O Natal é uma das principais datas comemorativas do calendário ocidental, festejado na virada do dia 24 para o dia 25 de dezembro. Na cultura cristã, a festa relembra o nascimento de Jesus Cristo, em Belém, na atual Cisjordânia. O feriado festivo do Natal é marcado pela religião e, por isso, nem todos os povos absorvem a tradição de celebrar a data.

Culturas como o budismo, islamismo, hinduísmo, taoísmo, judaísmo são algumas nas quais o significado do nascimento de Cristo não se coaduna com a prática cristã. Países islâmicos como Paquistão, Indonésia, Turquia, Egito, Líbia, Irã dão maior relevância aos ensinamentos de Maomé, profeta que teria vivido entre os anos 570 e 632 d.C. – posterior a Jesus -, vindo à Terra para completar a sua mensagem.

Os muçulmanos aceitam a figura de Jesus Cristo como um dos cinco profetas que vieram trazer a palavra de Deus ao homem. Por conta disso, eles mantêm apenas uma relação de respeito com a data, sem a considerar sagrada na sua crença.

Já os países que adotam o budismo, como Vietnã, China, Coréia do Sul, Cingapura, Tailândia, Japão, não se envolvem com a característica particular do nascimento de Jesus Cristo. Eles respeitam a data, porém, Jesus para o budismo é um ser de grande sabedoria que sugere uma prática espiritual elevada.

Entre os judeus não se comemora nem o Natal nem o Ano Novo nos moldes cristãos. Apesar de reconhecerem que Jesus existiu, não cultuam relação de divindade com ele. Em Israel a comemoração de final de ano é o Chanucá ou Hanucá, que significa Festa das Luzes, em hebraico, e lembra as vitórias contra a opressão, a discriminação e a perseguição religiosa sofrida pelo povo judeu.

E para nós brasileiros, qual o verdadeiro significado do Natal? O que extraímos das comemorações do nascimento de Cristo? Quais lições ou interpretações deveríamos absorver no transcurso da data religiosa mais festejada por nosso povo?

Dois mil e vinte anos depois será que entendemos a essência da razão do profeta, filho de Deus, segunda pessoa da Santíssima Trindade, ter vindo ao mundo para pregar o Evangelho e dar a sua vida para nos salvar. Será que esquecemos a mensagem de sua viagem à Terra ou estamos misturando as narrativas dos fatos.

No Brasil, o Natal mais parece uma festa mercantilista do que uma veneração ao Menino Jesus. Tudo bem que a árvore de Natal traduza a vida – o pinheiro significa vida porque é um dos poucos arbustos que se mantém verde mesmo no inverno. Já o Papai Noel, significa presentes. Ótimo!

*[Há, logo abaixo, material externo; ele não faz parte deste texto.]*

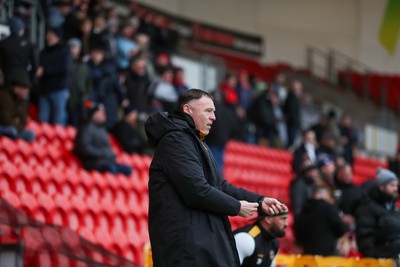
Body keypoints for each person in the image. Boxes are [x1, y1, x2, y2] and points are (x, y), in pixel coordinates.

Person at [145, 89, 288, 267]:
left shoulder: (196, 141)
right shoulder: (176, 140)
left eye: (213, 111)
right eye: (208, 111)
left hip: (198, 241)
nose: (213, 117)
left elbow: (219, 185)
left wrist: (260, 202)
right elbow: (195, 189)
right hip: (185, 247)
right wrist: (236, 207)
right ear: (188, 109)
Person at [73, 101, 132, 176]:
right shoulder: (86, 128)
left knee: (128, 170)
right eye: (100, 112)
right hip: (95, 163)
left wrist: (110, 154)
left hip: (106, 161)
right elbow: (83, 148)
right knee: (111, 169)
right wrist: (102, 154)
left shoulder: (103, 129)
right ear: (93, 114)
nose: (103, 114)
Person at [355, 168, 400, 258]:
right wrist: (372, 256)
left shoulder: (393, 206)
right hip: (380, 259)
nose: (395, 189)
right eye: (392, 185)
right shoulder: (368, 207)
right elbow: (365, 235)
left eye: (396, 186)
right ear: (381, 187)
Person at [295, 186, 348, 256]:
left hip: (307, 256)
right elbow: (341, 229)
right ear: (325, 195)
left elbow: (298, 237)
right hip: (327, 256)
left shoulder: (303, 212)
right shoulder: (328, 208)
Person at [37, 27, 72, 126]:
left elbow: (63, 68)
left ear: (57, 37)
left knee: (58, 119)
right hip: (45, 89)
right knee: (43, 119)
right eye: (47, 34)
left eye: (51, 34)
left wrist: (45, 71)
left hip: (59, 89)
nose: (48, 37)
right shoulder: (43, 52)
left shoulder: (64, 51)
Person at [0, 17, 37, 87]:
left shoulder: (3, 43)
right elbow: (34, 64)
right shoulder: (28, 43)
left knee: (7, 97)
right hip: (23, 77)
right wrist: (31, 79)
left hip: (8, 77)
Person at [67, 38, 92, 127]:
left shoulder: (84, 64)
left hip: (81, 100)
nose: (72, 50)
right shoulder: (64, 63)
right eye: (70, 47)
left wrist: (86, 98)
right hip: (68, 98)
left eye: (74, 47)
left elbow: (89, 83)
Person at [0, 78, 35, 142]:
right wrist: (16, 121)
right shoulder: (4, 97)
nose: (26, 91)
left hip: (15, 127)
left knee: (30, 134)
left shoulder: (22, 100)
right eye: (24, 88)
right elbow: (6, 120)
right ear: (16, 88)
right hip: (3, 126)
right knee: (12, 131)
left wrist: (17, 123)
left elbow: (23, 120)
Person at [283, 80, 303, 148]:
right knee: (290, 141)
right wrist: (296, 122)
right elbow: (291, 111)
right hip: (291, 123)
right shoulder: (291, 98)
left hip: (293, 123)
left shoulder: (295, 98)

Acontece de o velhinho e a árvore serem mais lembrados que a razão da data: Jesus Cristo. Ninguém quer ser fotografado ao lado da manjedoura; crianças e adultos preferem o colo de Noel. Nenhuma preparação preliminar, penitência ou sacrifício são vistas. Apenas a missa natalina, desde que seja rápida para nada se perder dos comes e bebes e da troca de lembranças entre familiares.

Dá-se mais tempo às comemorações mundanas, que aos momentos de oração, solidariedade, caridade e adoração ao Cristo Redentor. Confraternizações, cores, luzes tudo isso é salutar, até necessário, pois são encontros com entes queridos no seio de lares amados e relacionamentos sagrados.

Ainda assim reflitamos sobre esta questão: Será que vivenciamos corretamente o espírito do Natal, quanto à religiosidade e ao amor à Família de Nazaré?